_PASSAGE TO READ_
○ ○ ○ ○
GMU Administration no doubt is concerned that consideration of the infiltration that occurred will prevent the regional BL-3 facility from being built.

But Assistant General Brian W. needs to understand that sometimes the way to best address a problem is to be proactive and get ahead of it by taking the lead in addressing it, acknowledging it etc.

A continued lack of forthrightness — if sanctioned in any way by the Administration as it has been up until now — could lead to critical information from being shared with the FBI.

To not answer basic questions relating to biosecurity on the campus in the past is the surest way to lose the facility that has been proposed.

So for him, for example, not have confirmed Ali’s room number to me was a mistake IMO. His reaction instead should have been to signal that the Administration was going to be gung-ho about ferreting out facts relating to any possible past infiltration.

Instead, for example, ATCC fired a highly qualified scientist, shortly after hiring the scientist, upon the complaint of lax security relating to ATCC facilities and inventory of pathogens.
○ ○ ○ ○
_PROMPT A_
Copy the part of the passage on campus biosecurity that opens with the words containing "Instead, for example, ATCC" and closes with "inventory of pathogens.".
_PROMPT B_
Please carry on the passage on campus biosecurity, starting right after its last sentence.
The rows that follow have nothing to do with the passage on campus biosecurity.

_DATASET EXTRACT_
○ ○ ○ ○
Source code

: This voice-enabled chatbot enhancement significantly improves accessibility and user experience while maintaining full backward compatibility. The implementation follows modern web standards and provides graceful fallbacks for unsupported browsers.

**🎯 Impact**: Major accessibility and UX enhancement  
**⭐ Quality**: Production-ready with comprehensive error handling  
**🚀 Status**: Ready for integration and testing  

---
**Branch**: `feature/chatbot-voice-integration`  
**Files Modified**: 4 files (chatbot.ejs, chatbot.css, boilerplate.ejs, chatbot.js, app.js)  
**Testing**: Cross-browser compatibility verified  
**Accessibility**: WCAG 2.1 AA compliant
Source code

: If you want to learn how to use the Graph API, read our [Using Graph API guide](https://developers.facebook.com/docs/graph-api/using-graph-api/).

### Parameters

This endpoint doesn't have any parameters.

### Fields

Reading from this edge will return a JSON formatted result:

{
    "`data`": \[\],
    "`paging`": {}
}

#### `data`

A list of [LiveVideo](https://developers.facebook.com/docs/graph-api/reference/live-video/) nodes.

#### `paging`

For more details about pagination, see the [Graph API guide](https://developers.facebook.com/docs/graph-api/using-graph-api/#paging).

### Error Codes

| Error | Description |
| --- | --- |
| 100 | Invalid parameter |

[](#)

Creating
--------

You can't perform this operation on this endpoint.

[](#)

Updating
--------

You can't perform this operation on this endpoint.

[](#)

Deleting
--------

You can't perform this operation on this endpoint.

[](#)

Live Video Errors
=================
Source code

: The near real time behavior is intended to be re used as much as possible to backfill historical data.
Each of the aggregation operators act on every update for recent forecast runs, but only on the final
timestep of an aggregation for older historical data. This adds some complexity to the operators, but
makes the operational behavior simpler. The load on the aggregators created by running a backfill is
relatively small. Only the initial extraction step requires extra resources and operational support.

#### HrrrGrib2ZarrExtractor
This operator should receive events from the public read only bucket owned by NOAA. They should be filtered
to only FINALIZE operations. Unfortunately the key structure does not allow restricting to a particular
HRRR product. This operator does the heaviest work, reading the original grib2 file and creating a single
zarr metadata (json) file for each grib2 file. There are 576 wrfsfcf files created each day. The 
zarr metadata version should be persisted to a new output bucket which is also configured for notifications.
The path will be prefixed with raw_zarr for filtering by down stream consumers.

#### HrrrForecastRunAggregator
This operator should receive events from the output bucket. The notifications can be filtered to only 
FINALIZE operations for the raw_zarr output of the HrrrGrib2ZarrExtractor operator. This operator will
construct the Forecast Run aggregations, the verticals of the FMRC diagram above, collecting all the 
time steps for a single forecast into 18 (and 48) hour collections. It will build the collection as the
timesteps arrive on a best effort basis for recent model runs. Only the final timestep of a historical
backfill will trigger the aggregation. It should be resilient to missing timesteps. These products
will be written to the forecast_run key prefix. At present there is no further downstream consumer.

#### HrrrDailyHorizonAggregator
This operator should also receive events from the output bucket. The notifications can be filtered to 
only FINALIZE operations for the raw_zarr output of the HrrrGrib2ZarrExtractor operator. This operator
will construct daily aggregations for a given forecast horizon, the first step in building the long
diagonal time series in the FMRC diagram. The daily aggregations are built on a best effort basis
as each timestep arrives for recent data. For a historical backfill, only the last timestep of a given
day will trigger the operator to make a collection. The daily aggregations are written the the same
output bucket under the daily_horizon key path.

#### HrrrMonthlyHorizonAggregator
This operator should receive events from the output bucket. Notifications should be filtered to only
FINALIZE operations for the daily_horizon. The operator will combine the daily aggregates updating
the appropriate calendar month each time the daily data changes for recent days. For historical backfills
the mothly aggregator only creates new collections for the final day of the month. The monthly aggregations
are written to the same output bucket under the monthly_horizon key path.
○ ○ ○ ○
_WRITTEN ANSWER A_
Instead, for example, ATCC fired a highly qualified scientist, shortly after hiring the scientist, upon the complaint of lax security relating to ATCC facilities and inventory of pathogens.

_WRITTEN ANSWER B_
Any facility targeted by Ayman Zawahiri would have been vulnerable. No one will blame GMU unless the original vulnerabilities are then coupled with continued defensiveness and obfuscation.

It’s never too late GMU to embrace the forthcoming approach to its own advantage.

Is GMU in an easy position? No. But it is never wrong to do the right thing. Never too late. In crisis management, when you find you can’t keep the lid on something, what you do is take it off the fire so it doesn’t boil over.

Better to have a red cell lay out the problem than for the public to learn of it as the result of Atef and Saif Adel’s and Ayman’s “Green Team” or “Greendale
School.”

You’ve heard the saying, “It’s never the crime, it’s the cover-up.”

Here, when the possible crime was by a third-party, and GMU would only have been the victim, the old maxium applies with special force.